Former Vice President Cheney rejects the word ‘torture’ but extols ‘enhanced interrogation techniques,’ and sneers at shrinking from them. To him the end of security justifies violent means. President Obama opposes torture as unlawful and immoral and not useful he but has ordered torture photos suppressed for national security reasons. He says he must protect our troops against the anger and violence the photos might incite. Though on opposite sides about the use of torture, both leaders cite war as a justifying reason. For Cheney war licenses torture; for Obama war requires concealment of torture.

This is logical as war is the usual and radical rationalization of torture. In war’s shadow torture even seems restrained. I do not destroy you because I think you a danger, I just hurt you until you submit to my superior right to live, until you give me what I want from you.

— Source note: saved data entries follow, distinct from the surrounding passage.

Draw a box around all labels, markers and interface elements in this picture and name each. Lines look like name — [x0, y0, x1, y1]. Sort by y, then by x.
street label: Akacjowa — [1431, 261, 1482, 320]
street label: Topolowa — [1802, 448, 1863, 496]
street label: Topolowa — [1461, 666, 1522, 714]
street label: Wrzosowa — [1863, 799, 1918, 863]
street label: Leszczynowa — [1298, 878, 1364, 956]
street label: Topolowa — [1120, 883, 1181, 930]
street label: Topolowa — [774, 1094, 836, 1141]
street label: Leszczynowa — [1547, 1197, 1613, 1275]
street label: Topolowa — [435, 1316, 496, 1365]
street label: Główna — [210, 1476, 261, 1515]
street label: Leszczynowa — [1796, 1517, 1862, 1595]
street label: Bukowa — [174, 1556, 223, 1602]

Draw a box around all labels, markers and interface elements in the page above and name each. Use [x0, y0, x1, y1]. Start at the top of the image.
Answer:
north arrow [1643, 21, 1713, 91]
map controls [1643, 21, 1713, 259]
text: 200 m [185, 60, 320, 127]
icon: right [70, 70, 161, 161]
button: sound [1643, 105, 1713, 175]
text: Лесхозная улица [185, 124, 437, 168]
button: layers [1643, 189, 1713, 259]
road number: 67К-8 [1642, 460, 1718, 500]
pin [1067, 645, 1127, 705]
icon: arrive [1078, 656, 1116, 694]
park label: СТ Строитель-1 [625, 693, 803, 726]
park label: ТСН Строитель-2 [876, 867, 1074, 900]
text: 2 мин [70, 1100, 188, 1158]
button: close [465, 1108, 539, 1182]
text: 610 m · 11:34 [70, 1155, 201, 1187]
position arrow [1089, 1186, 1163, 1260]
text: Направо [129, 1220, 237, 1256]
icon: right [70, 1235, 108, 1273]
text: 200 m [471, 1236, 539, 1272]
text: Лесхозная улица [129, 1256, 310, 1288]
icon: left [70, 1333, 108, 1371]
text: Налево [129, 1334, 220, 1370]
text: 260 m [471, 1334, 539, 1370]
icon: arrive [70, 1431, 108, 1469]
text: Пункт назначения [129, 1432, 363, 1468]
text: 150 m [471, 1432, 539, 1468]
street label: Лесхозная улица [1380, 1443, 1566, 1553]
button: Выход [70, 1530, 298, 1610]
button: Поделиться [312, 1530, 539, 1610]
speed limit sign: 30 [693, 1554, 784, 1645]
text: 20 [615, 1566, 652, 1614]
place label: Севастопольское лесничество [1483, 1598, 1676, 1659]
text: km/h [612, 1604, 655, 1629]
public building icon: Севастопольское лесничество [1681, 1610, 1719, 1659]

The ticking bomb scenario popularized in the tv series “24” and rationalized legally by Alan Dershowitz argues that to save many you can, even should, torture a few. Basically this is the economy and danger of war. We destroy the enemy who wants to destroy us. It’s us or them. Torture exists in a dangerous present tense. It is poised in pain. The images are not of dead bodies (as in the  mass graves, heads, hair, fillings, and skin lamps of Nazi footage) but of breathing bodies on the edge of death or terrible mutilation or hurt. Bodily vulnerabilities have always fueled fantasy—branding, flaying, sexual harm. Literature and movies approach, evoke, explore, and give catharsis about our bodies’ frailties. They are part of our imaginative human repertoire and as familiar as our fears. Imaginatively torture is in our consciousness. It is explicit in religious images of hell, which like the movies are artistic, imagined. They are not real, involving specific living people.

Many people see the tortured Christ as an emblem of human suffering. He is whipped, beaten, mocked, degraded, punctured, speared and nailed to a cross. His torturers carry out orders as he remains noble and forgiving. His drama is called ‘the passion,’ meaning the suffering story he enacts, as in Mel Gibson’s The Passion of the Christ. What distinguishes that film from Braveheart is not the thorns, but the character of Christ who really survives the movie torment of torture and death for believers.  Christians often divide over whether to emulate the non-violent submissive Christ who reveals the violence of others by suffering it, or a resurrected Christ who returns with punitive judgment. In Michelangelo’s Last Judgment  Christ has his right arm raised as if to smite rather than beckon to the reward for kindness to fellow men.

Torture invokes not only the sense of bodily pain and danger of death but large tropes about power. From spanking to eternal smiting the infliction of pain for a purpose triggers human fear and caution and debate.

Against movie histrionics and hysteria many professional interrogators argue that torture doesn’t work and instead foments war fury. That is why Obama wants the photographs hidden. People say that the US used to be known as decent to its prisoners of war. Many world citizens see us now as guilty of war crimes, violators of the Geneva Conventions, callously inured to our right to rule and dominate. The photographs document that charge.

Rumsfeld called the Abu Ghraib photos “radioactive” and deplored their publication. His labeling spun them as the danger, not the story they told. That story, the administration said, was of a few depraved people doing despicable acts, not our story. Cheney repeats the chant. But it is harder to spin razored and mutilated bodies than stories or fear. We should look at  torture. And we should confront the images that document its reality rather than hide the faces in fictions that they don’t exist. And we should expose as well the ugly sire of torture, war.